▸ **Work task**: Each line below that contains the word "down" must be copied.

▸ **Information shown**:

Segment Open

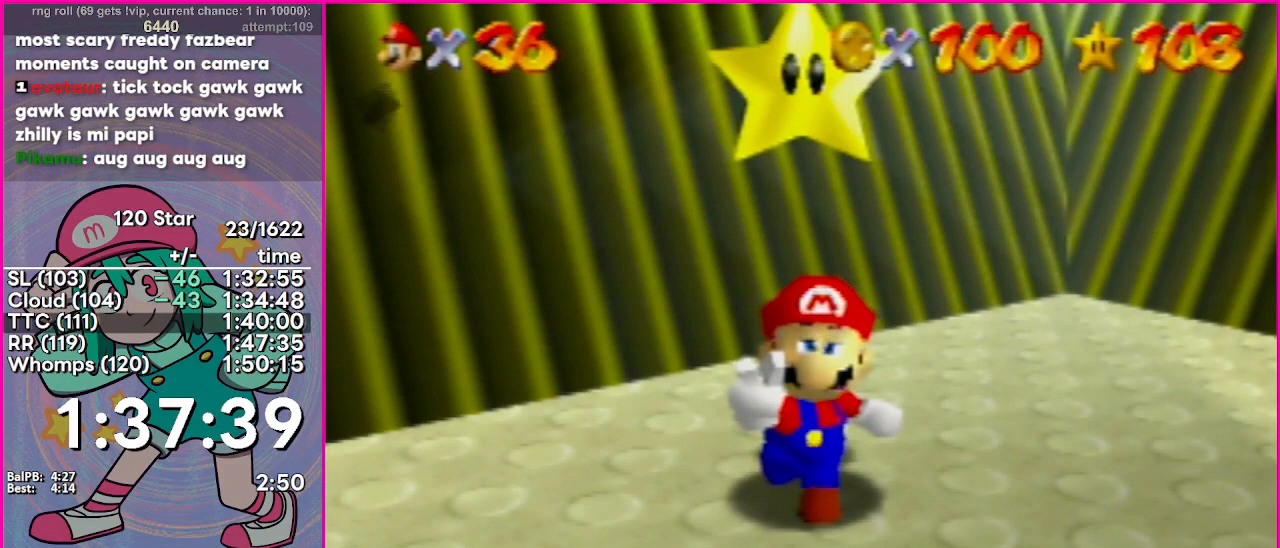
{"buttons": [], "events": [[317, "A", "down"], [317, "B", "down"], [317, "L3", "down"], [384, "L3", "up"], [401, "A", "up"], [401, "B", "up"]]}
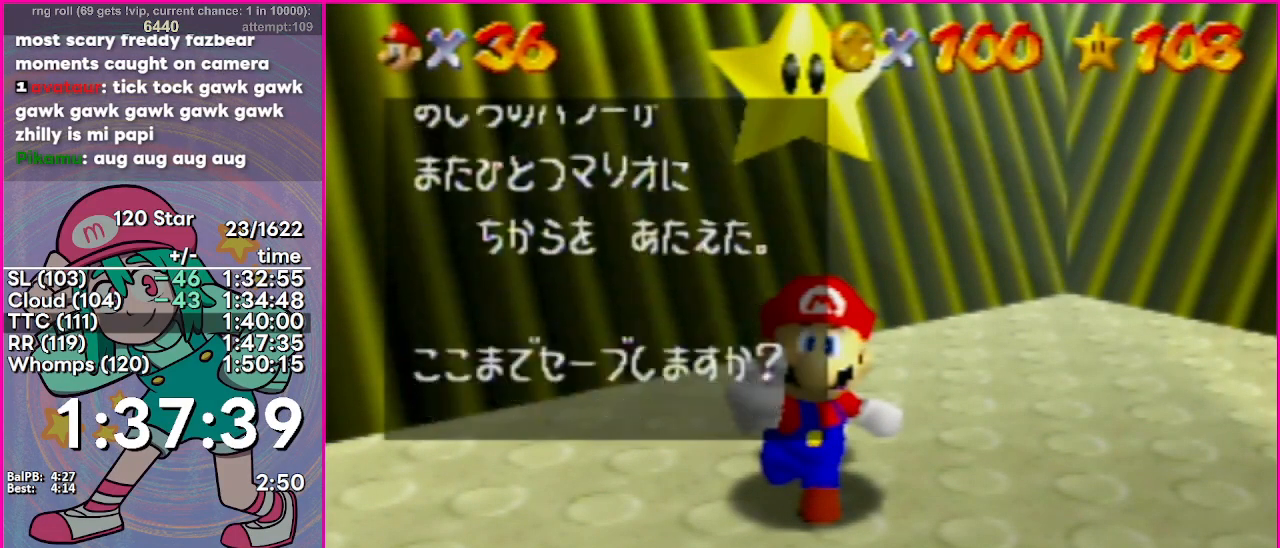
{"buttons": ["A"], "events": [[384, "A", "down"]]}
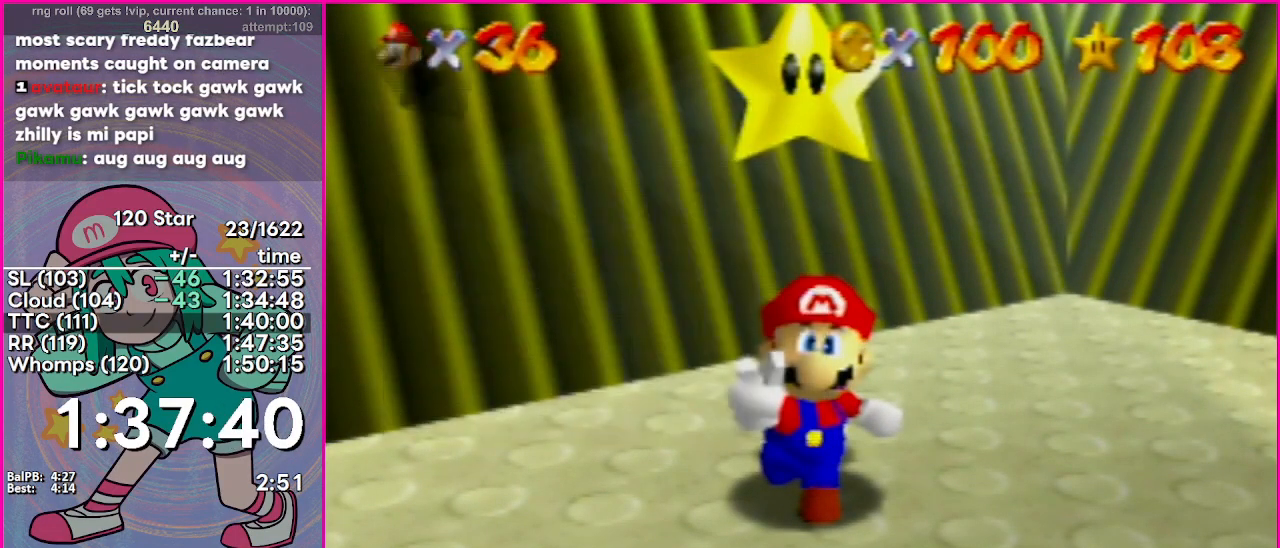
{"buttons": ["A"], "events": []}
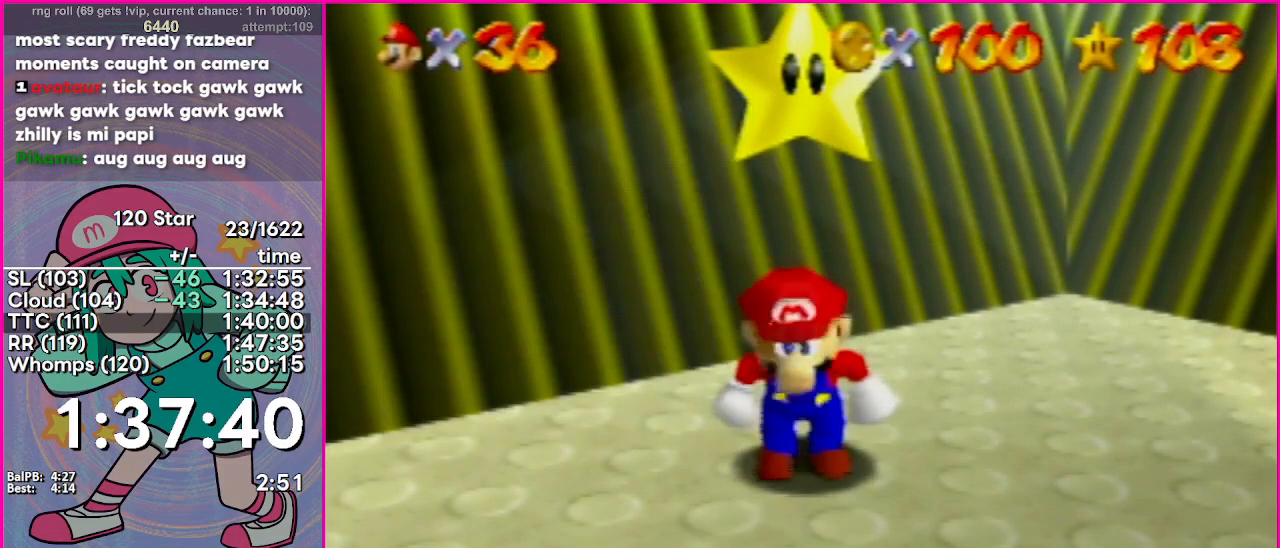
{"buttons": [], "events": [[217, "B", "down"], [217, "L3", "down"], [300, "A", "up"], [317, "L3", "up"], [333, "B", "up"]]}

Segment Closed

▸ **Solution for this problem**:
{"buttons": [], "events": [[317, "A", "down"], [317, "B", "down"], [317, "L3", "down"], [384, "L3", "up"], [401, "A", "up"], [401, "B", "up"]]}
{"buttons": ["A"], "events": [[384, "A", "down"]]}
{"buttons": [], "events": [[217, "B", "down"], [217, "L3", "down"], [300, "A", "up"], [317, "L3", "up"], [333, "B", "up"]]}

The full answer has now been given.